Wednesday, August 05, 2009
Dog provides insight to end of life care
Lorne Greene provided my first insight to canine aging with his ALPO commercials. That makes our lovable, geriatric, anxious, co-dependent chocolate lab somewhere around 86 years old. He has a little trouble moving around, he doesn't hear or see as well as in younger days, his appetite is fading and he's covered in benign tumors. He's still glad to see us and likes to go for short walks. He still seems happy enough for living, though he would mask any sadness because he would never want to disappoint anyone in our household.

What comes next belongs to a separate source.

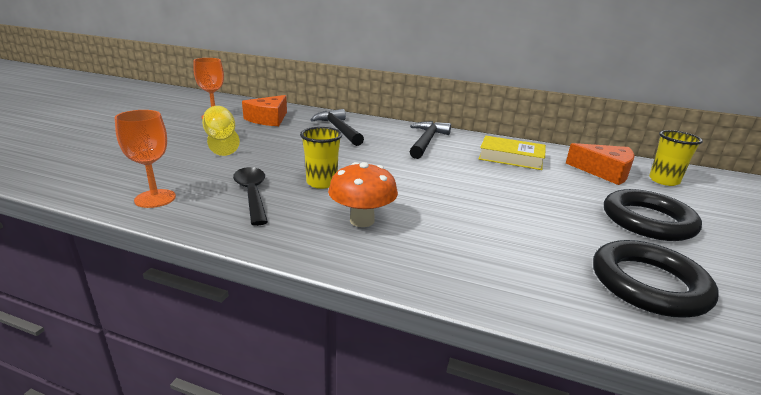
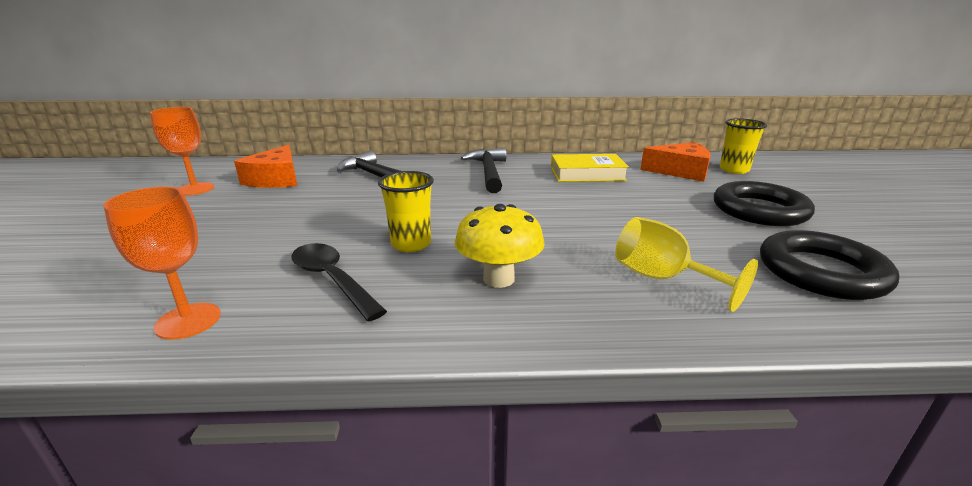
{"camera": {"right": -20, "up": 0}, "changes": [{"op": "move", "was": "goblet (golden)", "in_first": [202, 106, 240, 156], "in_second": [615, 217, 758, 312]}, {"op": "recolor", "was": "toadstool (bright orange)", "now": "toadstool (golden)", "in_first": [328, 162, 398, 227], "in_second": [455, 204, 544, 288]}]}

The big problem is his skin. We're adding about every possible supplement and using high quality food to improve the massive flakes that come off his skin daily. We have to bathe him several times per week (4-5)--which doesn't sound like much, but when it takes longer to bathe the dog than to get ourselves ready, the time adds up. But I look at him, and I don't want him to be miserable, so my dear wife and I take turns with bathing and sometimes tag team to get it done, so that he can suffer a little less. We look how happy he is in general and think it can't be his last days just because of a SKIN condition. He's been such a low maintenance dog for years and doesn't do annoying things much beyond crotch sniffing and shedding. I've been humbled a bit and try to give him as much love as possible. He doesn't demand much, just a little attention every day (unlike our children). This slow dying process has made me wonder what the end of my life will entail. I ponder how much of a burden I will be and how much frustration I may cause my loved ones. I look at my dog's eyes and wonder what's going through his mind (I know what goes on in his dreams, it usually involves running).
I think he knows I have been frustrated with his care giving--but he's forced me to think about what compassion is supposed to look like. The circumstances are different as a pastor when I have to be compassionate for my work. Some days I feel genuine compassion in pastoral care, but sometimes compassion can be a function of the job description, and I figure it's important to proclaim God's compassion in what I do, even if I don't feel it. God is infinitely more compassionate than me--so I don't carry that burden.
My chocolate lab is sitting in the tub, with medicated soap clinging to his skin and offering him a few extra hours of relief. I know I'm not the first one to have these insights of death, life and wonder. However, I also know we each face the reality of what the end of life will be like whether it's from our pets, our parents, with a friend, or serving the dying in some other way. It can last an instant, or over several days and years. Time to attend to my dog, though he may worry about disappointing me, I don't want to disappoint him today.